Auszug –
++++++
Ich mag es, Dinge per E-Mail zu bekommen. Da kann ich mich entscheiden, wann es mir am besten passt, sie zu lesen oder gar darauf zu reagieren, ich kann das archivieren, was ich gerne wiederfinden und vielleicht noch mal lesen will, ich kann Wichtiges von Unsinn trennen und ich kann alles löschen, was irrelevant ist. Meine E-Mail-Ordner sind ganz wunderbar strukturiert und aufgeräumt und aus meiner Sicht ist die Kommunikation per E-Mail eine der besten Erfindungen des letzten Jahrtausends.

Und ich mag Blogs - zumindest die, die nicht randvoll mit Werbung sind und deren Verfasser weder den Schreibstil von Uwe Johnson noch den von Rosamunde Pilcher nachahmen wollen.
++++++
Datenauszug –

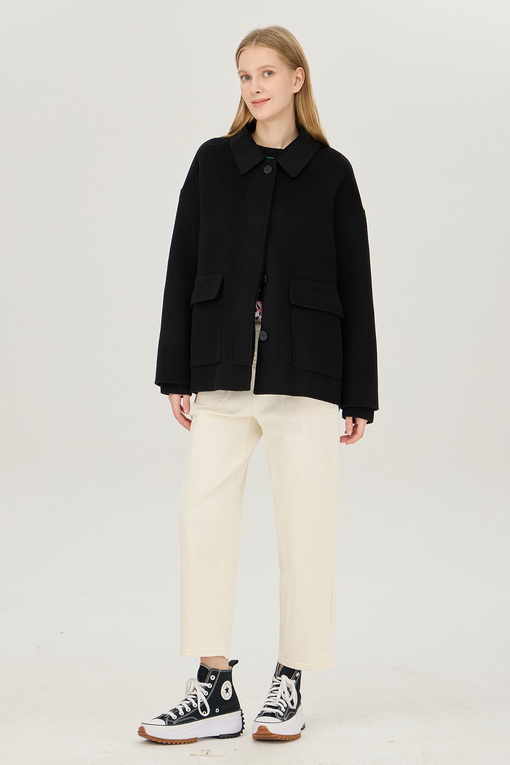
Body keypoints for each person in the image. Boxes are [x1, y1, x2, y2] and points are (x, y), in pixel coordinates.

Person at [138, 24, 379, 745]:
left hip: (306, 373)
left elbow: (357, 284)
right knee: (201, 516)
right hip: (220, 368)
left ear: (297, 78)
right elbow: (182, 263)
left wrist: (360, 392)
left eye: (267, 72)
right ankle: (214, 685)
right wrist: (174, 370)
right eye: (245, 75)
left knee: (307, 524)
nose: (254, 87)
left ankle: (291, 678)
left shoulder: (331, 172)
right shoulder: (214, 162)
++++++
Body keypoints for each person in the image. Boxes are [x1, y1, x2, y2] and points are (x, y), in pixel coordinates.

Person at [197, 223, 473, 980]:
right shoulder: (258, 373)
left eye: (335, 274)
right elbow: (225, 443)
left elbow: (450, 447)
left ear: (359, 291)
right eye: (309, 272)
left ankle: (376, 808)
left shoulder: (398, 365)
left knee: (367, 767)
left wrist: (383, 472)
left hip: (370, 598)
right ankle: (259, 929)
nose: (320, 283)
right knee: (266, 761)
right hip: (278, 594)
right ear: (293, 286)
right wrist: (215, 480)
++++++
Zu bearbeiten –
A. Als was bezeichnet der Auszug die Kommunikation per E-Mail?
B. Zitiere bitte wörtlich aus dem Auszug, beginnend bei „Und ich mag“ und endend bei „Pilcher nachahmen wollen.“.
Die Zeilen werden hier nicht gebraucht.

Lösungen –
A. Als eine der besten Erfindungen des letzten Jahrtausends.

B.
Und ich mag Blogs - zumindest die, die nicht randvoll mit Werbung sind und deren Verfasser weder den Schreibstil von Uwe Johnson noch den von Rosamunde Pilcher nachahmen wollen.